The United States on Tuesday offered North Korea an online welcome to Twitter but warned the reclusive regime it might wind up with more than it bargained for entering the connected world.


The US State Department's chief spokesman, Philip Crowley, turned to his own account on the popular micro-blogging site to "welcome North Korea to Twitter and the networked world."

But Crowley told North Korea -- whose tweets have so far consisted of links to its famously strident anti-US and anti-Seoul statements -- that "we use Twitter to connect, to inform and to debate."

"The North Korean government has joined Twitter, but is it prepared to allow its citizens to be connected as well?" Crowley said in another tweet.

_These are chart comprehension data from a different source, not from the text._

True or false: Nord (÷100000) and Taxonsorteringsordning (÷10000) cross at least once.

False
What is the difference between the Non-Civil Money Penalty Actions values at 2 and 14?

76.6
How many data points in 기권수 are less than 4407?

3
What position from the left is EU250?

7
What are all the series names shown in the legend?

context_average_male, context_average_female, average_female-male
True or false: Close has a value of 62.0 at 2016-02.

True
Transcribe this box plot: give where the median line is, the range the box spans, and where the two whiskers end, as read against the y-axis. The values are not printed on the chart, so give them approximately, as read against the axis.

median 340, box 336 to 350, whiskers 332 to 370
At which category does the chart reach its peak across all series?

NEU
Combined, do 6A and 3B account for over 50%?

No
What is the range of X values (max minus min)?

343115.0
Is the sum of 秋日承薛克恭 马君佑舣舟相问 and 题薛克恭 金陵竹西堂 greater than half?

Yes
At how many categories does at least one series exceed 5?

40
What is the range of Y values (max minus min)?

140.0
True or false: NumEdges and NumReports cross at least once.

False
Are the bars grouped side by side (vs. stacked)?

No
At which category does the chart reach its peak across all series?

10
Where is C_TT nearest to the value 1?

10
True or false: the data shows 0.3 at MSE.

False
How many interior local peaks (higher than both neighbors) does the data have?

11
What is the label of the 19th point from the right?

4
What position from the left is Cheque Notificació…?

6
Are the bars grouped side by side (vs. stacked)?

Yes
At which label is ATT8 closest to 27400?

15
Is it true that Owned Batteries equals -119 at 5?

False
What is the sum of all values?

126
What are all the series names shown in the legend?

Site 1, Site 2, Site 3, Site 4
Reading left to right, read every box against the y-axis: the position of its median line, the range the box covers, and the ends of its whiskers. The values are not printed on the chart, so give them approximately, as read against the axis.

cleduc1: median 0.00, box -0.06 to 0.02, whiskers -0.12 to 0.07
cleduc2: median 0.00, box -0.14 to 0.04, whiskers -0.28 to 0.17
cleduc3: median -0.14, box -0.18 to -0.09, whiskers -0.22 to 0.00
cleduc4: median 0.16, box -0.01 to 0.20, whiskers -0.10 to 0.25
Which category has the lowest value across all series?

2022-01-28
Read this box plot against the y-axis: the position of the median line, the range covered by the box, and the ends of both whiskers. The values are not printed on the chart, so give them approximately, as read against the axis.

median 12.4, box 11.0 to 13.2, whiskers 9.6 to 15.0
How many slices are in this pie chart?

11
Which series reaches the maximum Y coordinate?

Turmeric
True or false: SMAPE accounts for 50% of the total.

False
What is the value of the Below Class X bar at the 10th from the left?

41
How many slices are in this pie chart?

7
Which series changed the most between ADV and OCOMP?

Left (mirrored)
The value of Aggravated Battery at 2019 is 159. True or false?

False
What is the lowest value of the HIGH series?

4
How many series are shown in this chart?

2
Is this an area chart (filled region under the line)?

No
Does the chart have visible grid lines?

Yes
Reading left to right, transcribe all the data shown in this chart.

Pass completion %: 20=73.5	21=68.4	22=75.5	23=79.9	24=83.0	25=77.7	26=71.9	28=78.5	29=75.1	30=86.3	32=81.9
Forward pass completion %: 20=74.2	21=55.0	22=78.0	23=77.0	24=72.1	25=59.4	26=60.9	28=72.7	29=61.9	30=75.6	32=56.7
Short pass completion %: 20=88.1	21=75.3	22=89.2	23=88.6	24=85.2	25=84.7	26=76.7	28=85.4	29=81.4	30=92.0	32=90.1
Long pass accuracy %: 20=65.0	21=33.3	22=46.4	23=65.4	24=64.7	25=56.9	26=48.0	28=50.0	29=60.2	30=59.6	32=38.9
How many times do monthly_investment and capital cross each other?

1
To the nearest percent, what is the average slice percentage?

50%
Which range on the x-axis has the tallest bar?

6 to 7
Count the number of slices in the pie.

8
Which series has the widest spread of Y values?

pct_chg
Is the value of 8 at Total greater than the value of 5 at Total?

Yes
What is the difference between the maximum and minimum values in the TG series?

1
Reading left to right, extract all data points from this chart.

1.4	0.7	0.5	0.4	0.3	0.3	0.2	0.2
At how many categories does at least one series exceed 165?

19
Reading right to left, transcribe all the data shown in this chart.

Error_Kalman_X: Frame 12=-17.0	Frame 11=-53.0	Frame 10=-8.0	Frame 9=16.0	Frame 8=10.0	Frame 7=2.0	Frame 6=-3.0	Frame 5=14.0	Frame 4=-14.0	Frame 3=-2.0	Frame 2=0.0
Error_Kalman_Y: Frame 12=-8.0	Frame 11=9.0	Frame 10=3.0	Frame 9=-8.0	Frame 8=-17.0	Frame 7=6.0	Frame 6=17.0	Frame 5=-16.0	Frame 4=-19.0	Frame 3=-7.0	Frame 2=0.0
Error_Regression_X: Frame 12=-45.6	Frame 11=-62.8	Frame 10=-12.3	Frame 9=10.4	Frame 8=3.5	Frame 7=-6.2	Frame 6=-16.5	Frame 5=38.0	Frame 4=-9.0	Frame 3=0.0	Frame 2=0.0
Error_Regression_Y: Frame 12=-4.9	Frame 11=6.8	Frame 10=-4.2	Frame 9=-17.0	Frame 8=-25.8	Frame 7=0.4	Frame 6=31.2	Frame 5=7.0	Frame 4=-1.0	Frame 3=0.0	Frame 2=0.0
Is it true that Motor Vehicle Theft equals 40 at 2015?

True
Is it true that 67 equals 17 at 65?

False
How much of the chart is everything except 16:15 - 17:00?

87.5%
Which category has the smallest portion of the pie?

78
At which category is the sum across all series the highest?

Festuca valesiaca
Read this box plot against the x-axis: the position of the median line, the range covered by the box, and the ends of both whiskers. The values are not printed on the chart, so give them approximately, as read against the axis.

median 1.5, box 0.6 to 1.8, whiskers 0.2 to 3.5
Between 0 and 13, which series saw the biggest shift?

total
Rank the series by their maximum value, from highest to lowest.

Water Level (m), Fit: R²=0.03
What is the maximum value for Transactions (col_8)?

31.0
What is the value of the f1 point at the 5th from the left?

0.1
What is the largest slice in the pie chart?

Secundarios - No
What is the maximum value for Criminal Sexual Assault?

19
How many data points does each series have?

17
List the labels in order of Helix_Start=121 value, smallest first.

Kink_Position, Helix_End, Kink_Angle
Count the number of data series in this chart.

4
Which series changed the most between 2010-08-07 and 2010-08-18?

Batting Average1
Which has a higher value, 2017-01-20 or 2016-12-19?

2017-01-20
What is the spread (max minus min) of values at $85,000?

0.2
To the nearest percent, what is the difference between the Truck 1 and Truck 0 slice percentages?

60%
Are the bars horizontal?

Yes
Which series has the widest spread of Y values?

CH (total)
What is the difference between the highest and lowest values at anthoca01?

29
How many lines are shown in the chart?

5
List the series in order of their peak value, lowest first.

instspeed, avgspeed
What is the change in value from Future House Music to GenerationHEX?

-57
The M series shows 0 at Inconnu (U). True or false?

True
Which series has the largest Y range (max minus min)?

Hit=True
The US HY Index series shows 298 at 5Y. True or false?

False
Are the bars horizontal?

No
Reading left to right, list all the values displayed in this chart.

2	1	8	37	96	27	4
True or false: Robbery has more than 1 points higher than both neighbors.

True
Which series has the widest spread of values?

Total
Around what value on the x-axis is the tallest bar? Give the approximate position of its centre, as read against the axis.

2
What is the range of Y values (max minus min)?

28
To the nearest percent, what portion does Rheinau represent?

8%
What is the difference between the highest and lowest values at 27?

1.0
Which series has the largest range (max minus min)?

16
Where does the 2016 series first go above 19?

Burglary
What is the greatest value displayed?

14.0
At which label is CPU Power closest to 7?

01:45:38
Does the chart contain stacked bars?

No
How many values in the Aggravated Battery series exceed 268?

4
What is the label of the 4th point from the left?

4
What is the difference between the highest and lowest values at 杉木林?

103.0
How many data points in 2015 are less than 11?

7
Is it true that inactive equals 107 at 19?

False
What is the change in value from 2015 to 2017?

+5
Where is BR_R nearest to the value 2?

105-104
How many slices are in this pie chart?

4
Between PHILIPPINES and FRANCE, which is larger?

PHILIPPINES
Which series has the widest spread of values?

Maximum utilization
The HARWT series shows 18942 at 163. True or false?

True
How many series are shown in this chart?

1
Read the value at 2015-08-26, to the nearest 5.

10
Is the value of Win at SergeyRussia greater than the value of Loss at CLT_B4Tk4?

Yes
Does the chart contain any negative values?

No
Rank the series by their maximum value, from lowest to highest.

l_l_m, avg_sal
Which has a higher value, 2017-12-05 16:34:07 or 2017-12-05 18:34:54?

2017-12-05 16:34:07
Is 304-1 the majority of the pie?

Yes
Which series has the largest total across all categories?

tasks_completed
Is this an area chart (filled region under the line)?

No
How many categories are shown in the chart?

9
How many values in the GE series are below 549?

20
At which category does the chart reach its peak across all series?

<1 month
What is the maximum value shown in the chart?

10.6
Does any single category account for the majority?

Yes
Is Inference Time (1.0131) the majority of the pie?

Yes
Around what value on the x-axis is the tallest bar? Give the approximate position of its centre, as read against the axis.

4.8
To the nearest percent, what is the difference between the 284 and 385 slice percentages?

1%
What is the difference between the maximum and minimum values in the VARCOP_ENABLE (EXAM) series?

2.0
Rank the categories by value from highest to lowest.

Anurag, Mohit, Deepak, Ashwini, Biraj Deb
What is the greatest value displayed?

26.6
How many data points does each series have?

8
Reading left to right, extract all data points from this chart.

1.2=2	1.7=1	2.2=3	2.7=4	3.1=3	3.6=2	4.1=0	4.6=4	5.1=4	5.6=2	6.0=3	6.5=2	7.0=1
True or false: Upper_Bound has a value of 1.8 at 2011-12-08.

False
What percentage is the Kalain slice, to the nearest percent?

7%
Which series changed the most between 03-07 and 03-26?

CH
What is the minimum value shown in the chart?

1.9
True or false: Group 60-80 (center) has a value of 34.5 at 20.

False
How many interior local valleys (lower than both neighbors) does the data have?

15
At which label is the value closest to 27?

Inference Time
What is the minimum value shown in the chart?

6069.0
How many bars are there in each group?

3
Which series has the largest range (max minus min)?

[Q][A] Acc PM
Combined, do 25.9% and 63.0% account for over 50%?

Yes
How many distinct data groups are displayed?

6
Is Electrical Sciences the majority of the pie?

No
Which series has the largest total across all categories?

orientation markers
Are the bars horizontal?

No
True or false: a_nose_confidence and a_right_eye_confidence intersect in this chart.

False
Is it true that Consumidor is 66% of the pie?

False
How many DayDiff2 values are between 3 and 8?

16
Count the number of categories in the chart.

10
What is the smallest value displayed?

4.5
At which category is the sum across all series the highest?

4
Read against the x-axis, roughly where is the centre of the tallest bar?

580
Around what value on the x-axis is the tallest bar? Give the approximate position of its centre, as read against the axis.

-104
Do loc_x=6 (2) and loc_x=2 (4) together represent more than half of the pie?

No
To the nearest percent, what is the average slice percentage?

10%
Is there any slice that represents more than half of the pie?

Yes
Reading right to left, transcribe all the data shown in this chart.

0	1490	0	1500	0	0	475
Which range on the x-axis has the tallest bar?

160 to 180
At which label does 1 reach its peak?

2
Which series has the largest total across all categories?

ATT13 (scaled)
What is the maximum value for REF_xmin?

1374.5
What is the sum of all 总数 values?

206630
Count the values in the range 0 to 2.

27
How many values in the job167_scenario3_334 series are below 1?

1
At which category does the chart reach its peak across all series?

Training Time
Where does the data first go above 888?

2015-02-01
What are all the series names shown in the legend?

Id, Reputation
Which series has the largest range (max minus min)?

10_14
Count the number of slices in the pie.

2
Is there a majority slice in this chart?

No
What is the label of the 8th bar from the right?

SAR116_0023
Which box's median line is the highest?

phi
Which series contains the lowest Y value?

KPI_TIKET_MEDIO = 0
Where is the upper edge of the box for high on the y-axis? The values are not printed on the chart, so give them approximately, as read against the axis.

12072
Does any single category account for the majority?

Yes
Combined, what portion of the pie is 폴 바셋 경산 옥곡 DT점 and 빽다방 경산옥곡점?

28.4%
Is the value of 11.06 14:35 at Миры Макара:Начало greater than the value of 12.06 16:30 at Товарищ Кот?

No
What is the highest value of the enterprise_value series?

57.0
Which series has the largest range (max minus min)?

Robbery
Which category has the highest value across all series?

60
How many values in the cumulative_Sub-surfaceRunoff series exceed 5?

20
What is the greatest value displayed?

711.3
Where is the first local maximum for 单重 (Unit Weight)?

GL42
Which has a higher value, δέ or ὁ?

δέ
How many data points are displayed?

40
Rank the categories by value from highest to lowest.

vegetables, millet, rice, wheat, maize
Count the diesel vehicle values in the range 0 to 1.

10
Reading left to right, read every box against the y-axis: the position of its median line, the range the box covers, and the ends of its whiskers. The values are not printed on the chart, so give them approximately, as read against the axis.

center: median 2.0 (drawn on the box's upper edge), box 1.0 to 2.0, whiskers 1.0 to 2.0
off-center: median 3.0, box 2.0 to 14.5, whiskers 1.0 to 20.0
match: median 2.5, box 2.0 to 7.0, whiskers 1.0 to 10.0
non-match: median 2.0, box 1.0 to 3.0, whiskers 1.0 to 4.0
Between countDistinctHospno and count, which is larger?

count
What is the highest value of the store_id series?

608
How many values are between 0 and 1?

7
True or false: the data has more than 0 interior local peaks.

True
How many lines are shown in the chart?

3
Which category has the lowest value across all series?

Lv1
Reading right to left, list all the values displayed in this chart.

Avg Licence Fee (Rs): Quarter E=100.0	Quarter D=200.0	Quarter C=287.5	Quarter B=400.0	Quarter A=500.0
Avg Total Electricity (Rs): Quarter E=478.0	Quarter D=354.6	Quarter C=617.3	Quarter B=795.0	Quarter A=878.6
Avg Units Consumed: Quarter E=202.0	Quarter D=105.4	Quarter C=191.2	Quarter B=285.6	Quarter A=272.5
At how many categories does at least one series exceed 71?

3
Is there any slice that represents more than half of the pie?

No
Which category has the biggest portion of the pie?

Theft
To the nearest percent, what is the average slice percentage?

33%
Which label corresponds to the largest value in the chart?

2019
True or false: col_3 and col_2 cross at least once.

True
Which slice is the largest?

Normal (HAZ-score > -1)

"The Hermit Kingdom will not change overnight, but technology once introduced can't be shut down. Just ask Iran," he wrote.

It was a pointed reference to last year's major street protests to Iran, where opponents of the hardline theocratic regime organized and distributed footage of banned demonstrations through Twitter and other new technology.

North Korea, one of the world's most controlled states, is believed to have an elite unit of hackers but few of its citizens have access to a computer, let alone the Internet.

But, even if it is only for curiosity value, Pyongyang's Twitter account -- which is only in Korean -- has rapidly attracted followers.

As of early afternoon Tuesday in Washington, North Korea's account, @uriminzok, had some 4,600 followers -- about 1,000 more than Crowley had at @pjcrowley.